_TASK DESCRIPTION_:
Search the entries for the word "growth". Copy every line that holds it.

[Records from a collection]
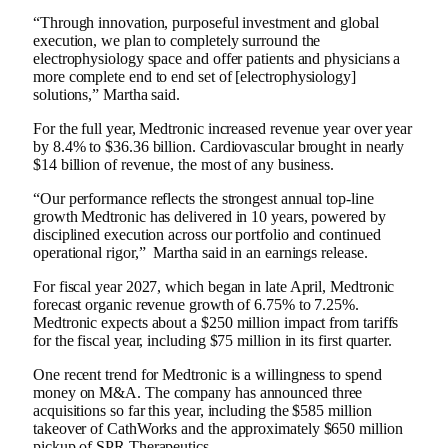
“Through innovation, purposeful investment and global
execution, we plan to completely surround the
electrophysiology space and offer patients and physicians a
more complete end to end set of [electrophysiology]
solutions,” Martha said.
For the full year, Medtronic increased revenue year over year
by 8.4% to $36.36 billion. Cardiovascular brought in nearly
$14 billion of revenue, the most of any business.
“Our performance reflects the strongest annual top-line
growth Medtronic has delivered in 10 years, powered by
disciplined execution across our portfolio and continued
operational rigor,” Martha said in an earnings release.
For fiscal year 2027, which began in late April, Medtronic
forecast organic revenue growth of 6.75% to 7.25%.
Medtronic expects about a $250 million impact from tariffs
for the fiscal year, including $75 million in its first quarter.
One recent trend for Medtronic is a willingness to spend
money on M&A. The company has announced three
acquisitions so far this year, including the
$585 million
takeover of CathWorks
and the approximately
$650 million
pickup of SPR Therapeutics
.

_OUTPUT FOR THIS TASK_:
growth Medtronic has delivered in 10 years, powered by
forecast organic revenue growth of 6.75% to 7.25%.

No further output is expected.